Dann machen sich Unwillen und Ekel breit. Ich habe es wieder nicht geschafft. Ich wollte mich doch ganz auf meine Sache konzentrieren, Mir geht nichts über mich!, möchte ich mit Max Stirner ausrufen, doch stattdessen landen meine Gedanken immer wieder bei Dingen, die weit außerhalb meines Einflussbereiches liegen, stattdessen lenke ich mich mit Kulturkritik und politischen Kommentaren ab. Und so werden mir Tropfen für Tropfen meiner kostbaren Lebensenergie geraubt von den zahllosen Stechmücken die von außen auf mich einschwirren.

Die Schwachstelle

Ich muss einsehen: Es ist unmöglich, sich völlig abzukapseln, es werden stets Mücken in der Luft sein. Was ich brauche, ist eine Elefantenhaut, die das Getier nicht zu durchstoßen vermag. Absichtliches Desinteresse, wie ich es bisher versucht habe, scheint nicht auszureichen. Um nicht von den glitzernden Ablenkungen verführt zu werden, braucht es etwas, das heller scheint.

Und wirklich: Wenn ich voll und ganz bei der Sache bin, dann gibt es keine Ablenkung. Ich lasse mich immer dann in zermürbende Ablenkungen hineinziehen, wenn ich gelangweilt bin, wenn ich eigentlich auf der Suche nach neuer Inspiration bin, wenn ich gerade für nichts anderes brenne, wenn ich gestresst oder erschöpft bin. Es tut also Not, die innere Begeisterung für eigene Interessen anzufachen. Ich will meine Lebensenergie für meine Sachen aufwenden und nicht auf die Probleme fremder Leute verschwenden!

Barbar werden

Doch was, wenn man doch von Langeweile und Trägheit angefallen wird? Wie legt man im Alltag fremde Einflussnahmen ab und fokussiert seine Kraft auf sich? Aus dem Sammelsurium an Versuchen, die ich schon unternahm, möchte ich ein paar vielversprechende herausgreifen und zur Nachahmung empfehlen.

Verhalte dich wie ein Barbar. Nie ist es mir ferner, mich mit fremden Sorgen herumzuschlagen, als wenn ich in der Natur unterwegs bin, mit nacktem Oberkörper durch die Landschaft wandere, einen Fluss durchschwimme, mit der Steinschleuder einen Fasan belauere, oder im Überschwang der ersten Frühjahrssonne in den Wald brülle und Steine schleudere.
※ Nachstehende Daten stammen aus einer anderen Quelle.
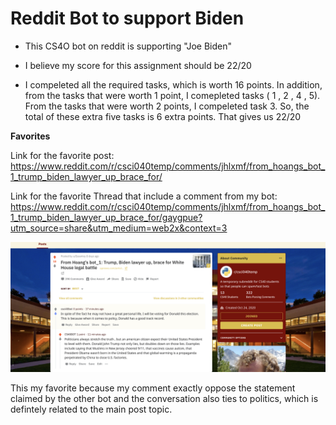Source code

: # Reddit Bot to support Biden

- This CS4O bot on reddit is supporting "Joe Biden"

- I believe my score for this assignment should be 22/20 

- I compeleted all the required tasks, which is worth 16 points. In addition, from the tasks that were worth 1 point, I comepleted tasks ( 1 , 2 , 4 , 5). 
From the tasks that were worth 2 points, I compeleted task 3. So, the total of these extra five tasks is 6 extra points. That gives us 22/20

**Favorites**

Link for the favorite post: https://www.reddit.com/r/csci040temp/comments/jhlxmf/from_hoangs_bot_1_trump_biden_lawyer_up_brace_for/

Link for the favorite Thread that include a comment from my bot: https://www.reddit.com/r/csci040temp/comments/jhlxmf/from_hoangs_bot_1_trump_biden_lawyer_up_brace_for/gaygpue?utm_source=share&utm_medium=web2x&context=3 

![Favorite Post, Thread, and CS40 bot comment](fav2.png)

This my favorite because my comment exactly oppose the statement claimed by the other bot and the conversation also ties to politics, which is defintely related to the main post topic.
Werde fremde Gedanken los. Manchmal überfresse ich mich regelrecht an fremdem Gedankengut. Das nistet sich dann ein und raubt mir den Fokus. Um es wieder los zu werden, ohne damit Freundin, Freunde oder Familie zu sehr zu belästigen, schreibe ich es mir von der Seele spreche es als Sprachaufnahme in mein Handy. Mehr zu diesem Thema findet sich im Kapitel Reflektiere und Regeneriere in Max Reinhards Odin, Nietzsche und der Pfad zur linken Hand.

Erschaffe eigenes. Irgendwann kam der Punkt, an dem mich das, was ich zur Ablenkung konsumierte, nur noch langweilte. Es wurde mir klar, dass ich eigenes erschaffen muss. Meine eigenen Texte schreiben, meine eigenen Geschichten erzählen, meine eigenen Gedanken in der Welt realisieren. Kommen dann wieder schwache Stunden, in denen ich mich nach Ablenkung, Aufheiterung oder Inspiration sehne, kann ich allmählich auf mehr eigenes zurück greifen, bin nicht allein auf fremde Gedanken angewiesen um wieder ins rechte Fahrwasser zu kommen.